Esta semana, la noticia que llegó a algunos periodistas de investigación, poco después de la elección de Gleisi, se refiere a las finanzas de su campaña en las elecciones al Senado de 2010. La nueva ministra, elegida por Paraná, recaudó aproximadamente R$ 8 millones, de los cuales R$ 150 provinieron de Contax, una empresa de call center perteneciente a Oi, la llamada "supertelecom" nacional. Y dado que está casada con el ministro de Comunicaciones, Paulo Bernardo, ¿cuál es la inferencia? La pareja estaría "siguiendo el juego" de las operadoras de telecomunicaciones, en detrimento de los intereses nacionales. Además, dado que las concesionarias de servicios públicos no pueden donar recursos a campañas políticas, la donación en sí misma sería una irregularidad, afirman las fuentes de esta nueva "bomba" de Brasilia. Pero lo cierto es que Contax no es, ni nunca ha sido, una concesionaria de servicios públicos.

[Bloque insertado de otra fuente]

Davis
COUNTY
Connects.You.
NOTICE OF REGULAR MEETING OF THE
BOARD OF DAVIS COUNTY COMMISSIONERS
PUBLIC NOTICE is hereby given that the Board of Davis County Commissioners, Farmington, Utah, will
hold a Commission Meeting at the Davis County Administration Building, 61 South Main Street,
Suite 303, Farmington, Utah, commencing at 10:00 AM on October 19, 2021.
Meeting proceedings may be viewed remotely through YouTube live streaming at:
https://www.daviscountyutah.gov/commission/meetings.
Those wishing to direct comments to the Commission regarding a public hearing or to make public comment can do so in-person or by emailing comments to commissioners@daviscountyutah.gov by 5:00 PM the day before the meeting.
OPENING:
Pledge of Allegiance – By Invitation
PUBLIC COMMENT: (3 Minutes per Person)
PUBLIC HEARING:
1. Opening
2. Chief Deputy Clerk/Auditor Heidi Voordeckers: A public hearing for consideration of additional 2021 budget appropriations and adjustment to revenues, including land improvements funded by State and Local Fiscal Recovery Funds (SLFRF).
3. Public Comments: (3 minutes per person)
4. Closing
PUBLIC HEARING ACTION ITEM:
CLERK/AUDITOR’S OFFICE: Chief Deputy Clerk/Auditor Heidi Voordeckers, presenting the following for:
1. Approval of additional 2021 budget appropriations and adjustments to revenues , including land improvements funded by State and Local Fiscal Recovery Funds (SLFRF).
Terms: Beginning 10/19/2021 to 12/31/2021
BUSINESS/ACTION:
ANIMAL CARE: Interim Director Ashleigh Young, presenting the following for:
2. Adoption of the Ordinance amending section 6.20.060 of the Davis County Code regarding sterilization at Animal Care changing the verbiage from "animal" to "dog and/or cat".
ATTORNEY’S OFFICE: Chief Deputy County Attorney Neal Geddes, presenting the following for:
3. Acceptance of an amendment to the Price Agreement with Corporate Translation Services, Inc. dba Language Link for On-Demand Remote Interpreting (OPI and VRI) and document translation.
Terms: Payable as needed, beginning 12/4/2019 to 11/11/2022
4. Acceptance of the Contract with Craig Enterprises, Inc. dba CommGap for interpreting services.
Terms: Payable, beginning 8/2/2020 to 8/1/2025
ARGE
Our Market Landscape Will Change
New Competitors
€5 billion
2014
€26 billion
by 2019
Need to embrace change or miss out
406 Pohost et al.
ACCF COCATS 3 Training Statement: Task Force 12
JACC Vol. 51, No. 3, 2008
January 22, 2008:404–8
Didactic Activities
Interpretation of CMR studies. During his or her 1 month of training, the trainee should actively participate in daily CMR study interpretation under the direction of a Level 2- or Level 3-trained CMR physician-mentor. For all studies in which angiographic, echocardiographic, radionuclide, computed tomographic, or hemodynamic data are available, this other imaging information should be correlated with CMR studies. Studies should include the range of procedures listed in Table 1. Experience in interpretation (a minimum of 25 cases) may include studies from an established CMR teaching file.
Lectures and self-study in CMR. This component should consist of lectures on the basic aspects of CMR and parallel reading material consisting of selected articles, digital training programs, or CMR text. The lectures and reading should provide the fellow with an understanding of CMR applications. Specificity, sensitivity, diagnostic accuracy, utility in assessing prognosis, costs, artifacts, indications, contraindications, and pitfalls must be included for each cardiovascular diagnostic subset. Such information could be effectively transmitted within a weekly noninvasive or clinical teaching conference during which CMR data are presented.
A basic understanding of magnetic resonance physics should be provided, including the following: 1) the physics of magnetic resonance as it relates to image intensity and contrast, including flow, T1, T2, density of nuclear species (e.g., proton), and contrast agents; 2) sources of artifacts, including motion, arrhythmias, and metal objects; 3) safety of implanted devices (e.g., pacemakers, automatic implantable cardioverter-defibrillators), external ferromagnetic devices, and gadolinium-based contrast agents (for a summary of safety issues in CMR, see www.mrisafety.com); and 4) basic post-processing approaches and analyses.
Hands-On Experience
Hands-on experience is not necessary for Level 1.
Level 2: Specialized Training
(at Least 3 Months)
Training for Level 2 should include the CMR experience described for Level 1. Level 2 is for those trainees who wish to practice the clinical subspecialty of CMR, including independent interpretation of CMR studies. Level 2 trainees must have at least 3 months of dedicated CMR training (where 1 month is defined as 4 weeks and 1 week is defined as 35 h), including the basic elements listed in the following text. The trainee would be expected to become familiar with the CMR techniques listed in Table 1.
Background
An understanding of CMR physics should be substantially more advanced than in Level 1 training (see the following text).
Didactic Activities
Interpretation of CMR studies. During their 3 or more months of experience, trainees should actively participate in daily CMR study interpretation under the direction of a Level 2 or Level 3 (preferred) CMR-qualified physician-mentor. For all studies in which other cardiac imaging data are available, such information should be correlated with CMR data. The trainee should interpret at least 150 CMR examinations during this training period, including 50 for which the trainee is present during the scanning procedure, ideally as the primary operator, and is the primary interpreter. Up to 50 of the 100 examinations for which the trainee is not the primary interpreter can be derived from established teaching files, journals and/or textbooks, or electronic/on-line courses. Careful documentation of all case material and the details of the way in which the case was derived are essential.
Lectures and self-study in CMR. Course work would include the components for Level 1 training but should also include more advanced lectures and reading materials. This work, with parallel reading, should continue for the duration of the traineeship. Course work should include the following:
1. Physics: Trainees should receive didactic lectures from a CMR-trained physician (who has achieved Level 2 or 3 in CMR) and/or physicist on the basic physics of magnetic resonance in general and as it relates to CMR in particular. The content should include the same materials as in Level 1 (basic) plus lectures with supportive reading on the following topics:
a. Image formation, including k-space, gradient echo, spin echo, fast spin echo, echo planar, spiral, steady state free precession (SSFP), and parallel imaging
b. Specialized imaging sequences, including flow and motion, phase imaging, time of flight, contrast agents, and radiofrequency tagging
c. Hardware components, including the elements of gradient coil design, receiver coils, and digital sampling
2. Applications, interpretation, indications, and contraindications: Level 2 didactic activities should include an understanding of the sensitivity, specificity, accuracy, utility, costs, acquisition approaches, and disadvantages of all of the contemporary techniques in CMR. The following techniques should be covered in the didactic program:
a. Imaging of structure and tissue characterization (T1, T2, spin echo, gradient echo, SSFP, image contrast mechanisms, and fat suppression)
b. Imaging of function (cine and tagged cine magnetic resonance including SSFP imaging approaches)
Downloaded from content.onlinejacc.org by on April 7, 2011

El caso Contax, que ha comenzado a ser cubierto por algunos medios de comunicación, también es interesante porque deja huellas casi obvias. A principios de junio, el ministro de Comunicaciones, Paulo Bernardo, destituyó, a petición de la presidenta Dilma Rousseff, al presidente de Telebrás, Rogério Santanna, quien tenía vínculos con el partido PT en Rio Grande do Sul. Santanna, fanfarrón, se hizo la víctima rápidamente. "El gobierno anunció que haría algunos ajustes en Telebrás y no me había dicho nada. Hoy descubrí que el ajuste es mi despido. Debo haber causado cierto descontento en sectores que no ven el Plan Nacional de Banda Ancha como un buen proyecto", dijo, criticando a los principales operadores de telecomunicaciones.
Lo cierto es que el gobierno de Dilma nunca tuvo la intención de utilizar a Telebrás, recreada en 2010, como un gigante estatal para competir con empresas privadas, sino como una empresa capaz de formular políticas públicas y orientar la competencia privada en la dirección correcta. A juzgar por los ataques iniciales contra la ministra Gleisi, es evidente que el modelo estatal aún cuenta con muchos adeptos.